Wednesday, Sept. 5
Ever since former Time managing editor Walter Isaacson swooped in to save CNN, the question has lingered: When’s Mr. Isaacson going to tap his peppy young protégé, Time columnist Joel Stein, to do his lampshade-on-the-head act on AOL Time Warner TV?
CNN has, in fact, been talking to Mr. Stein for some time about an on-air role, but it’s unclear what that role would be for the 30-year-old writer, whose smart-ass Time interviews and columns were critical to Mr. Isaacson’s efforts to jiggy-ize the staid newsweekly. Mr. Stein insisted he’s not being considered for his own CNN show. He may, however, pop up as a regular contributor to the super-ballyhooed upcoming 10 p.m. CNN News Hour, anchored by ABC News defector Aaron Brown.
And Mr. Stein doesn’t think anyone should consider him a savior. He’s dubious about his TV talents. “I have talked to some people over there about doing some stuff for that Aaron Brown show,” he said. “I probably am going to shoot something, but I doubt they will air it. I have told them time and time again that I am not meant for TV. And once they see clips of me, I think they are going to be convinced.”
Mr. Stein said he wasn’t trying to be falsely modest. “Many, many shows have not used me again as a guest,” he said. “So no one’s going to use me as a host.”
Why does he think he’s so bad? “I get nervous and I don’t look right–as if I look right normally,” he said. “I don’t know. It’s just bad, trust me.”

★ ★ ★ ★ ★

Write the next few paragraphs of the item about Joel Stein and a possible CNN role, picking up after its last line. The records that follow play no part in what you are asked to do.

★ ★ ★ ★ ★

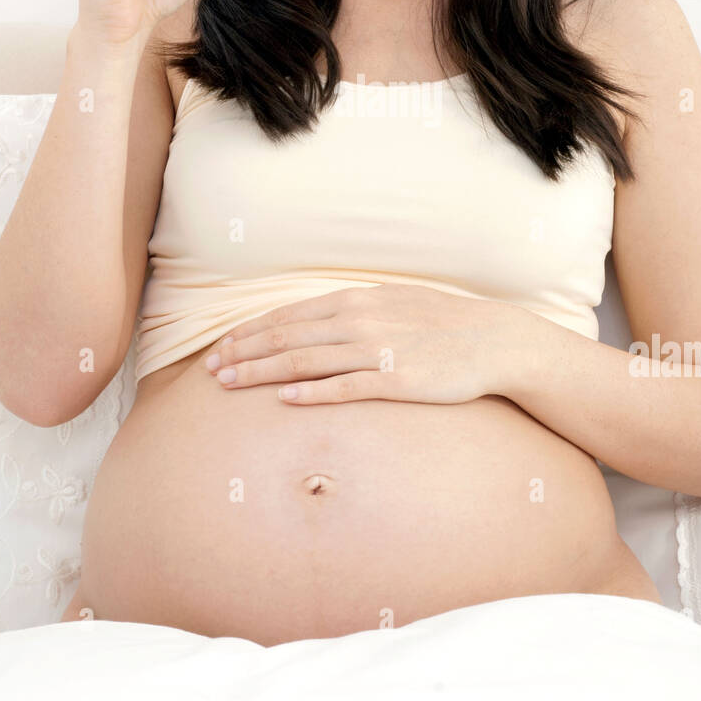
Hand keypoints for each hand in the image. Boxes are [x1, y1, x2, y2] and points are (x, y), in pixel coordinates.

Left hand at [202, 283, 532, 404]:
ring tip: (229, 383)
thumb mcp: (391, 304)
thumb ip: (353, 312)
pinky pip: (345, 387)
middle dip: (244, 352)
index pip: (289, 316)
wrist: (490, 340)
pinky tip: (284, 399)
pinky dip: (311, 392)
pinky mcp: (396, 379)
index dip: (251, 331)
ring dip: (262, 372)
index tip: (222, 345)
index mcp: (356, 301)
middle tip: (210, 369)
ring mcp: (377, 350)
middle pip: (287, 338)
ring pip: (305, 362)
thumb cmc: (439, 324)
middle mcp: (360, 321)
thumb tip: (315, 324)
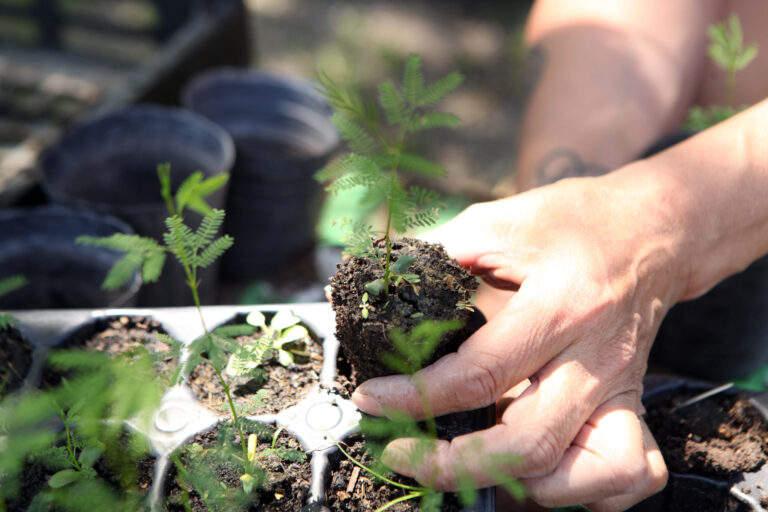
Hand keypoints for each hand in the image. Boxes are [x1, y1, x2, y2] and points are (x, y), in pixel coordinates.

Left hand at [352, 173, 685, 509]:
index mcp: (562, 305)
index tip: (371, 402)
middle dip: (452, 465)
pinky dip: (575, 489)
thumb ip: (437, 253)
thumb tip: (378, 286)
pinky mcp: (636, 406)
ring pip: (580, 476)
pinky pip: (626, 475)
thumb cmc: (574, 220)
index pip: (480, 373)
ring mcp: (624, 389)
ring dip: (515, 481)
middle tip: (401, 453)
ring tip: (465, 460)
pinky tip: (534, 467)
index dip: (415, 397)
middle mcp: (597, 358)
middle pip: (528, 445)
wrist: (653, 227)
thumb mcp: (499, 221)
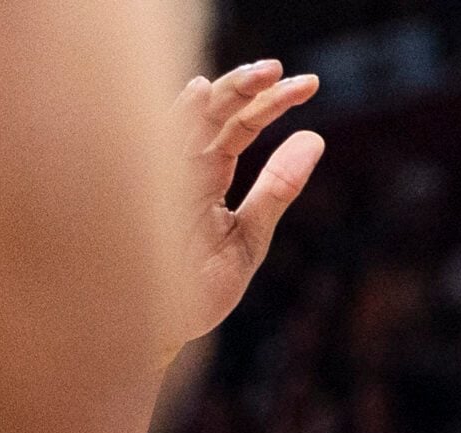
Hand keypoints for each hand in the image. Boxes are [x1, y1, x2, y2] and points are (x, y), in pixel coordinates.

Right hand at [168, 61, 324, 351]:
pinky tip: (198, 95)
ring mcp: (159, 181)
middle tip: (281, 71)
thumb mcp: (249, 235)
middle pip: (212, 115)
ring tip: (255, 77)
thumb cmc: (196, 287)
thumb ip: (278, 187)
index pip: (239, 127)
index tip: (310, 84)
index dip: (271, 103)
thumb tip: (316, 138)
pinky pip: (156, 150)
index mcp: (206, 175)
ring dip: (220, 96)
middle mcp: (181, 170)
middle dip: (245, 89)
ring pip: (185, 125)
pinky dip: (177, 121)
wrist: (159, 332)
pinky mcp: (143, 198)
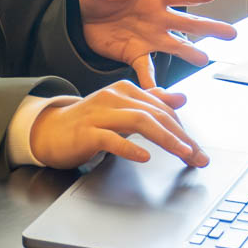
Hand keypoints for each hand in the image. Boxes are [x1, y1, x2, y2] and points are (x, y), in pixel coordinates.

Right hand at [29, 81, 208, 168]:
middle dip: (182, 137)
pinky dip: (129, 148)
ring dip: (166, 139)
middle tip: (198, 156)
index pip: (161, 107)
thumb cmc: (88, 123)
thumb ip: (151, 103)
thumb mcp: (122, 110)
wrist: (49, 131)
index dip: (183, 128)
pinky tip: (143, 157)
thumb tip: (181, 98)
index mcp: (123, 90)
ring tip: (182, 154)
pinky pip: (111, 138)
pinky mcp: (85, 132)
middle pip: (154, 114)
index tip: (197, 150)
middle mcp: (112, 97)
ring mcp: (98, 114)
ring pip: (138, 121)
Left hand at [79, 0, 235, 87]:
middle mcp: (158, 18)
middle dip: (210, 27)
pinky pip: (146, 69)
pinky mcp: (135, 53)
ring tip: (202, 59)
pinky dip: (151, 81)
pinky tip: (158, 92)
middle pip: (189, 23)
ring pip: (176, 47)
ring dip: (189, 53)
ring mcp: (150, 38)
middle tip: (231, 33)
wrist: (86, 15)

★ ★ ★ ★ ★

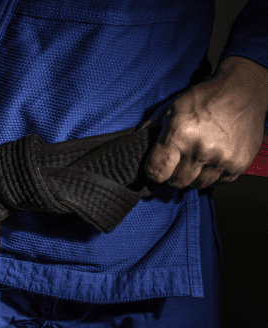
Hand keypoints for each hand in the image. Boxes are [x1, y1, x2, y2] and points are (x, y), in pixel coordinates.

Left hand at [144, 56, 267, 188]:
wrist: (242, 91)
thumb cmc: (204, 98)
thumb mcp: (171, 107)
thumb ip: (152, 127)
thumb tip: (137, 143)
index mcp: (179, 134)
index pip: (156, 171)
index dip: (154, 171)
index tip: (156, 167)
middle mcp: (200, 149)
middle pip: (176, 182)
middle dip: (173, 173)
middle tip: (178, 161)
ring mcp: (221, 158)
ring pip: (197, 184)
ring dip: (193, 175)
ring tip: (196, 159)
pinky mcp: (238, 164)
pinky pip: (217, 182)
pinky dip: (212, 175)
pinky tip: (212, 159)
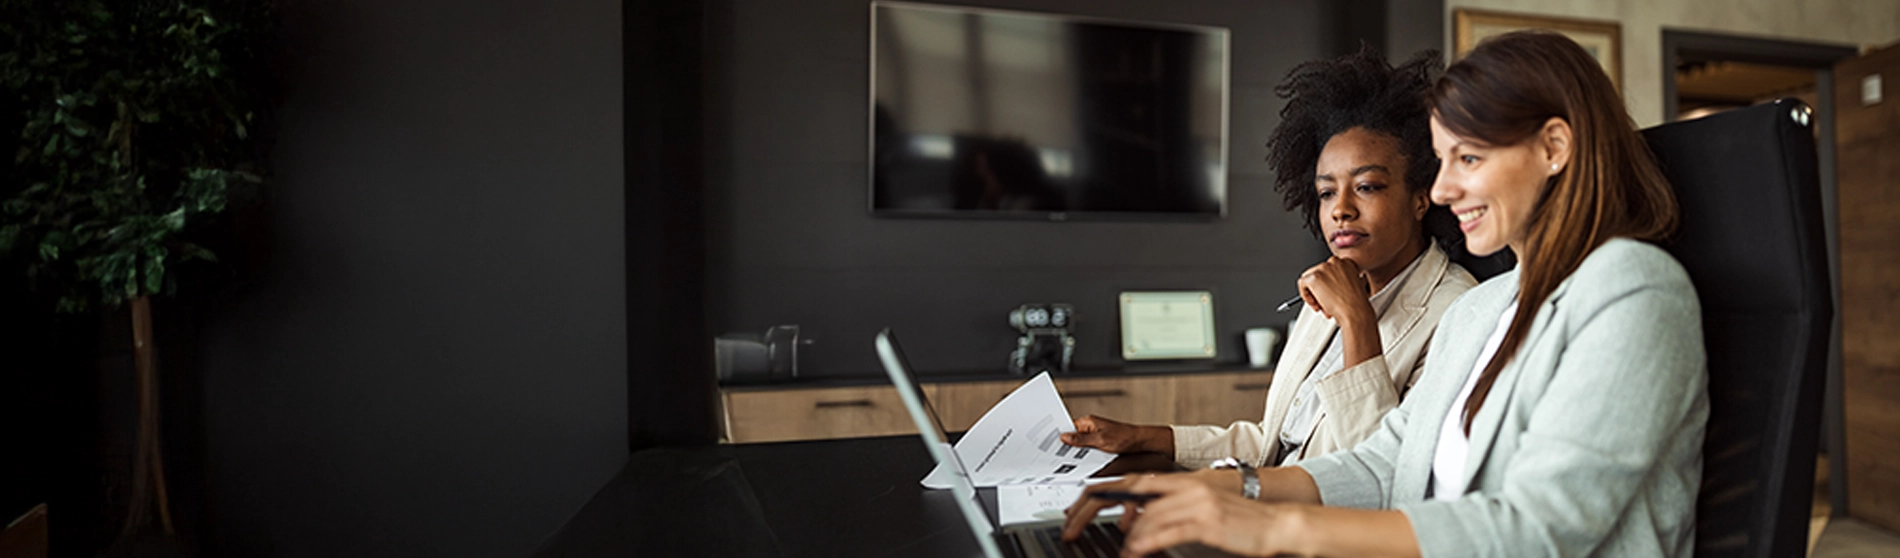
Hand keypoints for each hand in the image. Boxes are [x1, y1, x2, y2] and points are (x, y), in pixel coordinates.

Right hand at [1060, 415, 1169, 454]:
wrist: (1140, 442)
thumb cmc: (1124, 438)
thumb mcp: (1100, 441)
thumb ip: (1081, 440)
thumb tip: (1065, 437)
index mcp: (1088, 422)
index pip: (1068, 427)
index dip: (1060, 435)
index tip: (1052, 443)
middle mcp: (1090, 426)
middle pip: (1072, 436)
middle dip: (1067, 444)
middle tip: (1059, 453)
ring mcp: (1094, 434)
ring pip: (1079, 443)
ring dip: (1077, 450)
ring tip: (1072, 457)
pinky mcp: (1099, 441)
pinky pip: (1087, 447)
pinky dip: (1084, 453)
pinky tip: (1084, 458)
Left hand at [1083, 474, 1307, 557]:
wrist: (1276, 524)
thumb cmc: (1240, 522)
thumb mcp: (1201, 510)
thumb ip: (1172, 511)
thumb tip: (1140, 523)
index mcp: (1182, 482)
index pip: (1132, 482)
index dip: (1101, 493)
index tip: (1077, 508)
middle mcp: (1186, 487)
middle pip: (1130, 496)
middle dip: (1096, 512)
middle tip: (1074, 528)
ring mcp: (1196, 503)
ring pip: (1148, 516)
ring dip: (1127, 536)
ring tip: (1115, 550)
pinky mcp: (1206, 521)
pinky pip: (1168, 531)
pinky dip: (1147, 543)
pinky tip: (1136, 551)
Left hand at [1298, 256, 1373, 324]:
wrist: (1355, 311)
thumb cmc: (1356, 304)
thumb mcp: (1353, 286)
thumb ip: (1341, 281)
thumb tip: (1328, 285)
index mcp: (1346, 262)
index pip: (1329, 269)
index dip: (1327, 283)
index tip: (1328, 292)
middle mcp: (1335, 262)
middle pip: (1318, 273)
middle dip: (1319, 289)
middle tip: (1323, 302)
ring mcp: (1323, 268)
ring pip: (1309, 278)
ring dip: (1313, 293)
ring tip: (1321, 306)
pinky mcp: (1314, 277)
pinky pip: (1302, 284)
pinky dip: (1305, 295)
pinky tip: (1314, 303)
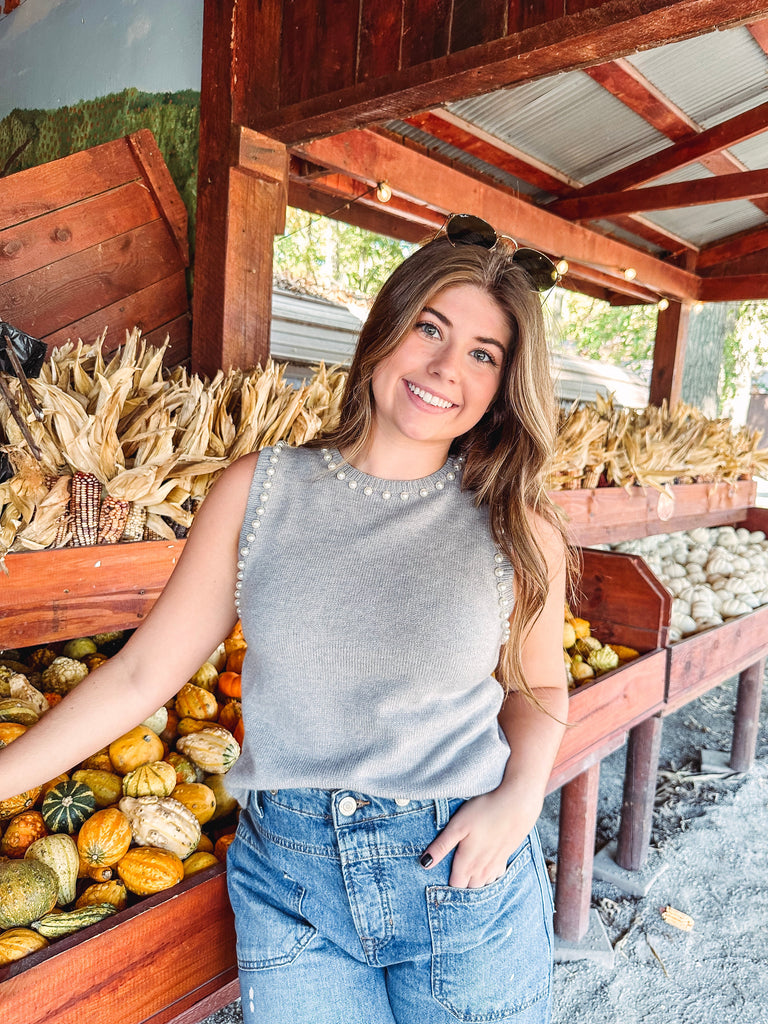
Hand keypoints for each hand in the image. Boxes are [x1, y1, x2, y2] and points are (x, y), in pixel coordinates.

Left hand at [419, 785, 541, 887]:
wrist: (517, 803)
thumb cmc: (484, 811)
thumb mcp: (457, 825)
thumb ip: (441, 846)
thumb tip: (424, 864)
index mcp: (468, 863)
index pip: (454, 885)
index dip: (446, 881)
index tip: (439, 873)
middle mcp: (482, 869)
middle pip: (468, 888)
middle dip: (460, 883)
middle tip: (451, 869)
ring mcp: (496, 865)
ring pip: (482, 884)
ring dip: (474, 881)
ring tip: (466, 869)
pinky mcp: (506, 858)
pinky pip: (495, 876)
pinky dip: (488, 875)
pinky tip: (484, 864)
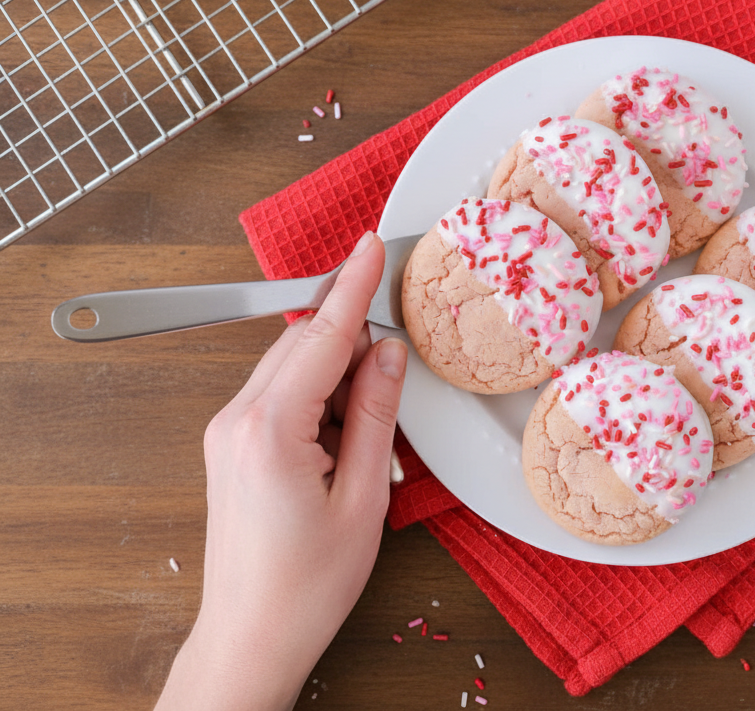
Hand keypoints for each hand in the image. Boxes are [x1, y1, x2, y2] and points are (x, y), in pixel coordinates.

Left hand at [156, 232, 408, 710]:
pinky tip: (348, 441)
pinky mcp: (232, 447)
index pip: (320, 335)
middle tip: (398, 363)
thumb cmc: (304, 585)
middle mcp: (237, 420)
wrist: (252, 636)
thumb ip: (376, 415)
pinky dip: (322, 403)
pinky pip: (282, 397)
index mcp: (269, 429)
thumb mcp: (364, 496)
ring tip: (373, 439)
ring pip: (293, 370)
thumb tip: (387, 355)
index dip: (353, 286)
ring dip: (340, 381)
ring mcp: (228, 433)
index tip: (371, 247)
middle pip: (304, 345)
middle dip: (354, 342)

★ ★ ★ ★ ★

** Answer section **
A spokesperson for CNN said the network had no comment on Mr. Stein. “We are always looking for the best contributors to CNN. However, we are not going to discuss any of the people we may be talking to,” the spokesperson said.
Meanwhile, Mr. Stein said he is proceeding with his animated show for VH1, the long-in-the-making program he memorably discussed in a Time column last spring, after he received an e-mail from a VH1 executive bashing the show’s writing–an e-mail intended for eyeballs other than Mr. Stein’s.
Mr. Stein said he’s about to do voice-over work for the VH1 ‘toon, but here, too, he was pessimistic. “We are definitely going to have a pilot,” he said, “and then they’ll focus-group it, and no one will like it because it doesn’t make much sense, and then they’ll never show it. But at least I’ll have this pilot to show to my family.”
Current Time managing editor Jim Kelly said he had no problem with Mr. Stein moonlighting with CNN–if it winds up happening. “I knew when Walter became head of CNN he would continue to try and find ways to use Joel,” Mr. Kelly said. He added: “He and Joel go way back, so it doesn’t surprise me.”
Besides, Mr. Kelly thought that Mr. Stein on CNN was a good idea. “The more exposure Joel gets, the better,” he said. He then laughed heartily.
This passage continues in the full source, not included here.